The first thing I intend to make in the new shop is a workbench. Nothing massive or fancy, just a solid pine worktop (made from a spare kitchen table I found in my parents’ loft) at a convenient height, secured to the floor/wall, with some old cast iron vices and a planing stop. After years of working on flimsy trestle tables and Black and Decker Workmates, it will be great to have a sturdy fixed bench that doesn’t skitter across the floor when I try to plane something. In a stroke of good luck, just as I was starting to think about workbench design, I happened to stumble across a copy of The Workbench Book by Scott Landis for a couple of pounds in a local charity shop. It’s a hefty book filled with inspiring ideas. My first self-built workbench probably won’t be my last, but seeing what other woodworkers are working on has helped me to identify more clearly what features I think I will find most useful for the type of work I do and avoid some things I might have regretted later (e.g. I don’t want any dog holes in the top: too easy to drop small parts down them).

Making concertinas from scratch requires a lot of tools. Metalworking, woodworking, leatherwork, and some very specialised things like a tuning rig. In addition, there are opportunities to speed up production if you invest in special tooling and machines. In order to try to avoid falling into the trap of Tool Acquisition Syndrome (gotta collect them all!), I’ve started categorising tools like this before I decide whether I need to buy one or not:

  1. Tool that is the bare-minimum cheapest way to perform an essential operation. For example, it’s perfectly possible to cut out fretwork ends using a cheap and cheerful bent steel fretsaw you can pick up for a quid or two at most car boot sales. I have a few of these in various sizes. They are a bit slow and tiring to use for long periods, but they are perfectly capable of producing excellent results.
  2. Tool that speeds up an essential operation. For example, a scroll saw is a machine that does essentially the same job as a fretsaw but can cut perhaps four times as fast with less physical effort. The difference is actually probably less significant with more complex designs because you spend so much of your time stopping and moving the blade to a new piercing. I have both a treadle and an electric scroll saw. I should probably get rid of one of them to save space, but I need to do some proper side-by-side tests before deciding which of them I prefer to use.
  3. Tool that is a higher quality version of something I already have. For example, my scroll saws are both hobby-grade machines: either will do the job for now, but certain features are inaccurate, fiddly and annoying to use, or not built to last. If in the future I find myself with the budget to upgrade, it would be nice to step up to a higher quality saw like a Hegner, or maybe even a vintage industrial machine.
  4. Tool that would be nice to have, but isn’t essential to concertina-making at all. I’m struggling a bit to continue with the fretwork analogy here. Let’s say an electric bandsaw: one could perhaps argue that it could be used to rough out the blank more quickly than with a handsaw, but it isn’t of any use for cutting the fretwork itself because you can’t get the blade inside a closed piercing (and they can’t cut very fine details and tight curves).

Data section =>
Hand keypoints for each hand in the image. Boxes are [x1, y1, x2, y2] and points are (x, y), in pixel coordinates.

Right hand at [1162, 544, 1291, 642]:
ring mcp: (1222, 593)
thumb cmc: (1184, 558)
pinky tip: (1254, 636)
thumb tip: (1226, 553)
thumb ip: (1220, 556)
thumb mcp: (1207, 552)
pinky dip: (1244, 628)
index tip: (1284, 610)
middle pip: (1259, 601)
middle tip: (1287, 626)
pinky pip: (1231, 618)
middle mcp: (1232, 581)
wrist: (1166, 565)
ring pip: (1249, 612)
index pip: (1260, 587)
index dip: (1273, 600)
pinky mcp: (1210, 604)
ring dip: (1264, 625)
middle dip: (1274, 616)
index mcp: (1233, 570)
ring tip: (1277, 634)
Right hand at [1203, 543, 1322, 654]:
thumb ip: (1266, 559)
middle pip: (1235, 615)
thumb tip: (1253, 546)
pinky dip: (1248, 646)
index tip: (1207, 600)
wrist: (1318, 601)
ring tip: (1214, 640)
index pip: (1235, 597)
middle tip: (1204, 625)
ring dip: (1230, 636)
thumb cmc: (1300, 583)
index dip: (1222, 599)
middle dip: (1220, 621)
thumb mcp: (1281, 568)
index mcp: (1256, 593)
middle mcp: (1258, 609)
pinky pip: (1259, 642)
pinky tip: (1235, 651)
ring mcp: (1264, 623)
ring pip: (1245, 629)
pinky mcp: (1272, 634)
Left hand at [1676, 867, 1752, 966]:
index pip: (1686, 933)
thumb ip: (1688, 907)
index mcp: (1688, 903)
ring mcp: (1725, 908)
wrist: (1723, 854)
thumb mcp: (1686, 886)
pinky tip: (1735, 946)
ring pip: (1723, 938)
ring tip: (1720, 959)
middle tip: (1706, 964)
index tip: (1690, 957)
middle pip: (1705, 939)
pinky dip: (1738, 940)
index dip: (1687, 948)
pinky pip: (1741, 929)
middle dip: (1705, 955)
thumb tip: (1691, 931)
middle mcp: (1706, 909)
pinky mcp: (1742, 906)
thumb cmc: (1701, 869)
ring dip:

Required actions =>
(a) In the woodworking text, where did the writer come across a copy of The Workbench Book by Scott Landis?
(b) Repeat the woodworking text word for word, from "4. Tool that" to "and tight curves).".

Responses to the exercise =>
(a) In a local charity shop, for a couple of pounds.

(b)
4. Tool that would be nice to have, but isn’t essential to concertina-making at all. I’m struggling a bit to continue with the fretwork analogy here. Let’s say an electric bandsaw: one could perhaps argue that it could be used to rough out the blank more quickly than with a handsaw, but it isn’t of any use for cutting the fretwork itself because you can’t get the blade inside a closed piercing (and they can’t cut very fine details and tight curves).